Considering the status of France and the U.S., little needs to be said about the importance of the Ambassadors between the country.
Since the American Revolution, the role of keeping a U.S. Ambassador to France has existed. It has meant there has most definitely been a two-way relationship between the countries since the late 1700s and candidates tend to hold the role for years at a time.
Who is the current Ambassador?
The current Ambassador of France to the United States is Gérard Araud, who was appointed to the role in September 2014.
To many, his appointment wasn’t a surprise. Araud has worked within the Ministry of Foreign Affairs for a long period of time and the fact he has held similar roles with other nations highlights his suitability. For example, between the years of 2003 and 2006, Araud held the role of Ambassador of France to Israel.

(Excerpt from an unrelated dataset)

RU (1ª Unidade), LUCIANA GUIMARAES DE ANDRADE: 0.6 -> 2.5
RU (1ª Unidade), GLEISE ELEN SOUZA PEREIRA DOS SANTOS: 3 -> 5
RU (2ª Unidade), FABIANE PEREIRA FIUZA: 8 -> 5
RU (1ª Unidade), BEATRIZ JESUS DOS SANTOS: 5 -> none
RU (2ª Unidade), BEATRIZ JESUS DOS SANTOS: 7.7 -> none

The 63-year-old hasn’t just been an Ambassador for France over the years though. As well as this, he was the Permanent Representative of France to the United Nations in New York between 2009 and 2014. Additionally, he has held some international development roles, including the Director for Strategic Affairs.
If we look further into Araud’s career, it becomes clear that his knowledge tends to lie within security and the Middle East. If we view his security and strategy credentials, he was a key negotiator for the French during the Iranian nuclear debates in the three years between 2006 and 2009. In relation to his Middle East involvement, he was a significant contributor to resolutions involving Libya.
Away from his roles, it appears though Araud takes a keen interest in French history. A couple of his journals have focused on this, with one analyzing the French foreign policy over the two-decade period between 1919 and 1939. Others concentrated on the outbreak of WWI and the search for a new world order.
Who was the Ambassador prior to Gérard Araud?
Prior to the appointment of Araud, the role belonged to François Delattre. This is someone else who has held hugely important roles for his country, including being the Permanent Representative of France to the United Nations in New York. Coincidently, he took on this role in 2014 – the time where Araud stopped.
What other notable Ambassadors have there been?
As the above introductions to the current and previous Ambassadors of France to the U.S may suggest – these roles tend to be held by individuals who have a wealth of experience within French politics. We’ll now take a look at some of the other faces that have held the position – dating back to the 1980s.
The first that comes to attention is Pierre Vimont, a man who was in the role for three years between 2007 and 2010. Like a lot of others, Vimont had experience liaising with other countries. For example, early in his career in the 1970s, his post was based at the French Embassy in London. His role as Ambassador to the United States ended in 2010 – which was the year in which the EU’s High Representative elected him as first Executive Secretary General of the European External Action Service.
Vimont’s predecessor came in the form of Jean-David Levitte. Levitte held the role for slightly longer; between the years of 2002 and 2007 to be precise. It won’t come as a surprise to read that he has held careers related to French Foreign affairs for many years, with his first roles occurring in Hong Kong and Beijing. As well as this, his other titles include being Director of Economic Affairs, Director of Asia and Oceania and General Director of Cultural, Scientific, and Technical Relations – with all of these relating to the French Ministry of Foreign Affairs. It would be fair to say that he was even more well-equipped to take on this role, having previously served as the Ambassador to the United Nations in Geneva in the early 1980s.
Someone who held the position for even longer was François Bujon de l’Estang. In comparison to some of the other names we have looked at, a lot of the roles Bujon de l’Estang had prior to this one didn’t necessarily relate to foreign affairs. In fact, his most prominent one was special assistant to President Charles de Gaulle between 1967 and 1969. However, he did have some experience of dealing with the U.S. directly – having being president and CEO of Cogema, which was a US subsidiary.
Prior to that, between 1989 and 1995, came Jacques Andreani. Andreani held some of the most interesting roles of his era, having been once assigned to Moscow where he was based during the Cold War. From an Ambassador standpoint, he was hugely experienced. Before his six-year stint as the Ambassador to the U.S., he had held the same role for Egypt and Italy. Considering the fact that these roles had run from 1979 to 1988 – the year immediately prior to his appointment in the U.S. capacity – it means that he had vast experience as an Ambassador through some of the most developing years for France.
The final Ambassador we will look at is Emmanuel Jacquin de Margerie, a man who served in the role between 1984 and 1989. Like several of the men we have already highlighted, Jacquin de Margerie was someone who had vast experience as an Ambassador. Between 1977 and 1981 he held the role for Spain, while the United Kingdom benefited from his services between 1981 and 1984. Just like Jacques Andreani who we have just looked at, it meant that Jacquin de Margerie held consecutive Ambassador positions for various countries. In fact, he performed the role as Ambassador for twelve consecutive years – with the final five being for the United States.